Jared Rosenberg
Jared Rosenberg, Kinesiology Department. was first author on a recently published article, "The effects of a 12-week lifestyle intervention on incretin response during an oral glucose tolerance test in Latino youth with obesity and impaired glucose tolerance," in the Journal of Diabetes and its Complications.
Caroline Kaltefleiter
Caroline Kaltefleiter, Communication and Media Studies Department, participated in discussions and analysis of Anton Corbijn’s 50th Anniversary exhibition at the Fotografiska Museum in Stockholm, Sweden, in August. Kaltefleiter discussed Corbijn’s photography and music videos as central to punk culture and subcultural analysis, highlighting images of musicians such as Nick Cave, Kurt Cobain, Bono, and Sinead O’Connor, published in Rolling Stone. In her work, she explores Corbijn’s music videos from bands such as Depeche Mode, U2 and Arcade Fire, featured in the exhibition, as pivotal to contemporary experimental film and video and punk aesthetics. While in Sweden, she met up with SUNY Cortland alumnus and Swedish journalist, Axel Norbro.
Ute Ritz-Deutch
Ute Ritz-Deutch, History Department, had her chapter “German Scientists in South America: Correspondences between Robert Lehmann-Nitsche, Hermann von Ihering, and Max Uhle” published in the anthology After the Imperialist Imagination: Two Decades of Research on Global Germany and its Legacies (2020).
Karen Downey
Karen Downey, Chemistry Department, and seniors Laura Patrick and Matthew Ellis shared their research progress in two posters presented at the spring national meeting of the American Chemical Society held in March in San Diego, Calif.
Mark Dodds
Mark Dodds, Sport Management Department, recently co-authored an article, “Inherent Risk or Risky Decision? Coach’s Failure to Use Safety Device an Assumed Risk,” published in the April 2013 issue of The Journal of Physical Education, Recreation and Dance.
Robert Spitzer
Robert Spitzer, Political Science Department, is the author of two recent op-eds. His article, “Why the Supreme Court Will Almost Surely Strike Down New York’s Gun Law,” was published by the New York Daily News on January 24. His article, “Why ‘Vice’ Deserves an Oscar,” appeared in the Los Angeles Times on February 7.
Andrea Dávalos
Andrea Dávalos, Biological Sciences Department, is a co-author of the Oct. 25 cover story in Science, titled “Global Distribution of Earthworm Diversity.”

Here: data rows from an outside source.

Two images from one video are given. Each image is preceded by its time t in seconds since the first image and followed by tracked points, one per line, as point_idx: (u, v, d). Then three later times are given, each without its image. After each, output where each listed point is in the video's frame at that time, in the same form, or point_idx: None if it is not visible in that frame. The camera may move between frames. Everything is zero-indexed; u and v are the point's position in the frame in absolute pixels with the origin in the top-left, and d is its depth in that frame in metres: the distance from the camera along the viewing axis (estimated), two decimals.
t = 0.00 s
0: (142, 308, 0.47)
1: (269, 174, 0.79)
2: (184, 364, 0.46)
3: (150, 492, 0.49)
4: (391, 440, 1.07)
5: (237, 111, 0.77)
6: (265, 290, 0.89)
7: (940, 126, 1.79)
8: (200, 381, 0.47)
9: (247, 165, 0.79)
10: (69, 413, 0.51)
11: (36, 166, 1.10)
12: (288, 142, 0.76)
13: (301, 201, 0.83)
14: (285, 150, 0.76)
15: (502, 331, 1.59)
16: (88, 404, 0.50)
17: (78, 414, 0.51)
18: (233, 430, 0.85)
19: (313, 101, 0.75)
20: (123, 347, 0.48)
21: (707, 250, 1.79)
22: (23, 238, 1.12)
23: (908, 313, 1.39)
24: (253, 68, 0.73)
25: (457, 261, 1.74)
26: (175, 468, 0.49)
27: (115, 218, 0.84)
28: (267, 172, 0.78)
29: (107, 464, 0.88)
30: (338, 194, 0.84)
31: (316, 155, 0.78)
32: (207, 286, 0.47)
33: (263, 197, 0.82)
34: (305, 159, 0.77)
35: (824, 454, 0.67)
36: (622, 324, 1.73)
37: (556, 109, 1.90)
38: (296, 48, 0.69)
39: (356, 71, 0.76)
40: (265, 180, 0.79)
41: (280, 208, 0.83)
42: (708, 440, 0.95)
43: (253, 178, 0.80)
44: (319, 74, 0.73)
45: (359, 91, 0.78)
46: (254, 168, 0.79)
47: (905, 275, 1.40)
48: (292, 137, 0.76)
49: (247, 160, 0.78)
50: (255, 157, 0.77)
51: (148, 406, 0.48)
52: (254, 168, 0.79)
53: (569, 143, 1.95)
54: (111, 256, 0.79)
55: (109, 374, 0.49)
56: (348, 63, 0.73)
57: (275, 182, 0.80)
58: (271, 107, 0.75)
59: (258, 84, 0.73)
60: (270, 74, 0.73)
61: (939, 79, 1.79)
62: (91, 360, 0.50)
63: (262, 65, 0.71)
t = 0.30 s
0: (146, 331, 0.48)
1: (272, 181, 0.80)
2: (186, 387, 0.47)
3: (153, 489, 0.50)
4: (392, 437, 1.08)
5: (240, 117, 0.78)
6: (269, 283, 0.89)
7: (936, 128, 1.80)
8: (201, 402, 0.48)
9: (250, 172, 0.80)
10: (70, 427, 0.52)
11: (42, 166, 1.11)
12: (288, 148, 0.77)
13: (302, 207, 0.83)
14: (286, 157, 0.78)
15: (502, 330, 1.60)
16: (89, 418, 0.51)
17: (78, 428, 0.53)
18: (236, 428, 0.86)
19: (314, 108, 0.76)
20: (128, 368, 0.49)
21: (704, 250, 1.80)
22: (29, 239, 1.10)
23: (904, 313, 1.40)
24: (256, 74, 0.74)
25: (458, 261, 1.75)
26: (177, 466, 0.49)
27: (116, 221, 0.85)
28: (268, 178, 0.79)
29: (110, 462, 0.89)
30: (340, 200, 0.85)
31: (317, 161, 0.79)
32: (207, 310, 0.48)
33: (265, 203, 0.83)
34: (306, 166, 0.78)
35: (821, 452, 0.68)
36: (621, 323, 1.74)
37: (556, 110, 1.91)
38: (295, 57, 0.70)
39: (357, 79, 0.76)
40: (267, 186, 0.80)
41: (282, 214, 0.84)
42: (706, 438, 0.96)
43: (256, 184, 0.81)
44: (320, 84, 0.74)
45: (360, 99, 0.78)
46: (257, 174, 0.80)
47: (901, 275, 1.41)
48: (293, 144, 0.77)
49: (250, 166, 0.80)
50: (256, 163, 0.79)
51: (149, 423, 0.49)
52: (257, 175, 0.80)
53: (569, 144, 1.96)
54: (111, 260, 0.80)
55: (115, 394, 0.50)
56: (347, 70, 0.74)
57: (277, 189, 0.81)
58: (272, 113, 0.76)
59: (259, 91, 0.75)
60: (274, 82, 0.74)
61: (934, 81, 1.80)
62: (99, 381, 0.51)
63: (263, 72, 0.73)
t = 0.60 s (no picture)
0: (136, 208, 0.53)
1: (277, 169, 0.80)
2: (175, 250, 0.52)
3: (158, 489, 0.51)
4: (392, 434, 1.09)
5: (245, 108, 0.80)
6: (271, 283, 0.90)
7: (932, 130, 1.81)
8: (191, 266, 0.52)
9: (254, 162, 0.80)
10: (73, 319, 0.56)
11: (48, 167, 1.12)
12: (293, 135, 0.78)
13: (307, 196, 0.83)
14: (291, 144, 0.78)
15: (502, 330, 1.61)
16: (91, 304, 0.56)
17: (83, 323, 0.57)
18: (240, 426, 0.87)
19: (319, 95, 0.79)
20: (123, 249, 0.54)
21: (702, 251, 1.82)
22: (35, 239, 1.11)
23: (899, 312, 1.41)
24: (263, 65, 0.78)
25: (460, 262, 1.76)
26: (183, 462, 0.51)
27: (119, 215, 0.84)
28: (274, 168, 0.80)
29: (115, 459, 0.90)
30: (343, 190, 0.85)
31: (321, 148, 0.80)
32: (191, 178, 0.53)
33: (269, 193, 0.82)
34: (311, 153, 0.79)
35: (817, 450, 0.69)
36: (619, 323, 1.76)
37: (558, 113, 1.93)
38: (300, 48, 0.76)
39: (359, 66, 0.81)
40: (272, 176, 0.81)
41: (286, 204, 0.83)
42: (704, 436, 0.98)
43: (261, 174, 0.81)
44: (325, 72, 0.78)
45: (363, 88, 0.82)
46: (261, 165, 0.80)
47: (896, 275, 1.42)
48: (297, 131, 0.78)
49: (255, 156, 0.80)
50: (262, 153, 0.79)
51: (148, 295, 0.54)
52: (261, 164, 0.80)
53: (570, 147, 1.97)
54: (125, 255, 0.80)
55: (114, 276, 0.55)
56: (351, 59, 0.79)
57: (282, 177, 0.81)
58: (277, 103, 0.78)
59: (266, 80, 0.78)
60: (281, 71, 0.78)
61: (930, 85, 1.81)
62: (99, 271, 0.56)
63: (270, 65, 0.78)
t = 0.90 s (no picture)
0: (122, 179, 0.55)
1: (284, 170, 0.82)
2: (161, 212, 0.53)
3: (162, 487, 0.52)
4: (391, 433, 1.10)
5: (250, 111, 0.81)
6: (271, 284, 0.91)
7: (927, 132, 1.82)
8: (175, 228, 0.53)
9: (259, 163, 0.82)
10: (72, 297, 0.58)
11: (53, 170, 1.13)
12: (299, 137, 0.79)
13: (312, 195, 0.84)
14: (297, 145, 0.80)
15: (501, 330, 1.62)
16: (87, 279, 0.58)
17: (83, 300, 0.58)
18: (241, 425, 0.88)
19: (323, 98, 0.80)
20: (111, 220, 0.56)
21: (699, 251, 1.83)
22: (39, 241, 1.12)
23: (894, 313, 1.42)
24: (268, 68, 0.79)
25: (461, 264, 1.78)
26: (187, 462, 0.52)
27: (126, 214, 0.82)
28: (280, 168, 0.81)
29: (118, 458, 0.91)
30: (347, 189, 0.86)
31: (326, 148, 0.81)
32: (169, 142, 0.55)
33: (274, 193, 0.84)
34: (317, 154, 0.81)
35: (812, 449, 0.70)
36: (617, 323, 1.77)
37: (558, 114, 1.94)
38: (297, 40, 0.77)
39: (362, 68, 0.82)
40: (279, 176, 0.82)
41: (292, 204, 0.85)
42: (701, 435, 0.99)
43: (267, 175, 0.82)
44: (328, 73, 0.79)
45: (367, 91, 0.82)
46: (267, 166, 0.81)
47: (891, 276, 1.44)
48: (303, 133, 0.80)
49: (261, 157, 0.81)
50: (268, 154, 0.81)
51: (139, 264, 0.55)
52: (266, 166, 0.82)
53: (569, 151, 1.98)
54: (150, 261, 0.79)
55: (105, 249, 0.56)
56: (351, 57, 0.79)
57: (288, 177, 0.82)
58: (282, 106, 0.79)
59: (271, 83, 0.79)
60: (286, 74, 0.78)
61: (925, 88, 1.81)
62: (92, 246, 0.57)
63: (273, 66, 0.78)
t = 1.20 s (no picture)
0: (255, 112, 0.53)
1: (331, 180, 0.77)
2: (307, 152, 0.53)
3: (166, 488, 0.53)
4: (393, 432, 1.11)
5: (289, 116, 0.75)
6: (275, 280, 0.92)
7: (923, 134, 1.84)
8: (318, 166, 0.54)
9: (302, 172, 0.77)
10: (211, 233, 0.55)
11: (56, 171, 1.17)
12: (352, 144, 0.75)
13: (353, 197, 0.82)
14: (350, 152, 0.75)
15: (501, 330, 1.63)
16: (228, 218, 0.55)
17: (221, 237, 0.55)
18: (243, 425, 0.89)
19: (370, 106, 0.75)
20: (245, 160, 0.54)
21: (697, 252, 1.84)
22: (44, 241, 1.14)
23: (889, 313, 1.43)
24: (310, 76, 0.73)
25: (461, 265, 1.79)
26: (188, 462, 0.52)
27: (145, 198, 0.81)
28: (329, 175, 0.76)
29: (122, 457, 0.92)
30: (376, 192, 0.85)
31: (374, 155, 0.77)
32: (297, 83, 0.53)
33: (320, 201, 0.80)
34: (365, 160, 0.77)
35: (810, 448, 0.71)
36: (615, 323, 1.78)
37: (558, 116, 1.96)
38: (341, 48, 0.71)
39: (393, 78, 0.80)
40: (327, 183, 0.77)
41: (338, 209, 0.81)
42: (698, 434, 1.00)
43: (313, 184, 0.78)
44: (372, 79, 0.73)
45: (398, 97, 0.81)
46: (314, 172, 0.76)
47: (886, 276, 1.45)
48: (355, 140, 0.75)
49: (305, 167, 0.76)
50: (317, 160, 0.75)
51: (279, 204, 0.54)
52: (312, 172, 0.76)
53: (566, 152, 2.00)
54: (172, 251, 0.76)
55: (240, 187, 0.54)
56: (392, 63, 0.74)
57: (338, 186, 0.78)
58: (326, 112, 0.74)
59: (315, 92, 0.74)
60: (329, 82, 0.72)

Yomee Lee and Jim Hokanson
Yomee Lee and Jim Hokanson, Kinesiology Department, recently had their research titled “Hearing Their Voices: Asian American College Students’ Perspectives on Sport and Physical Education” accepted for publication. The manuscript is currently in press and will soon be published in the Asia-Pacific Journal of Heath, Sport & Physical Education.
Jeremy Jiménez
Jeremy Jiménez, Foundations and Social Advocacy Department, had his article about helping students create their own digital history texts published in The History Teacher. “Recasting the History Textbook as the Collaborative Creation of Student-Authored Interactive Texts” was co-authored with Laura Moorhead, San Francisco State University. A second article, “Education for global citizenship and sustainable development in social science textbooks,” was published in September in the European Journal of Education, Research, Development and Policy. It was co-authored with Julia Lerch of University of California, Irvine, and Patricia Bromley from Stanford University.
Frank Rossi and Terrence Fitzgerald
Frank Rossi, Chemistry Department, and Terrence Fitzgerald, Biological Sciences Department, are the principal authors of an article titled “Response of the neonate larvae of Cactoblastis cactorum to synthetic cactoblastins, a newly identified class of pheromonally-active chemicals found in the caterpillar’s mandibular glands” appearing in the journal Chemoecology. Four recent Cortland students are coauthors of the paper: Daniel Rojas ’19, a current a PhD candidate in the Department of Chemistry and Biochemistry University of Delaware, Danielle A. Cervasio ’17, currently a PhD candidate at Stony Brook University majoring in neuroscience, John Posillico ’16, now a middle school science teacher in New York City, and Kyle Parella ’17, currently a PhD candidate in biochemistry at SUNY ESF. The paper is the fifth to be published by the principal investigators that explores the possibility of using the insect’s own pheromones as an eco-rational alternative to biocides in managing populations of the invasive caterpillar. The research was support by grants from the USDA-APHIS.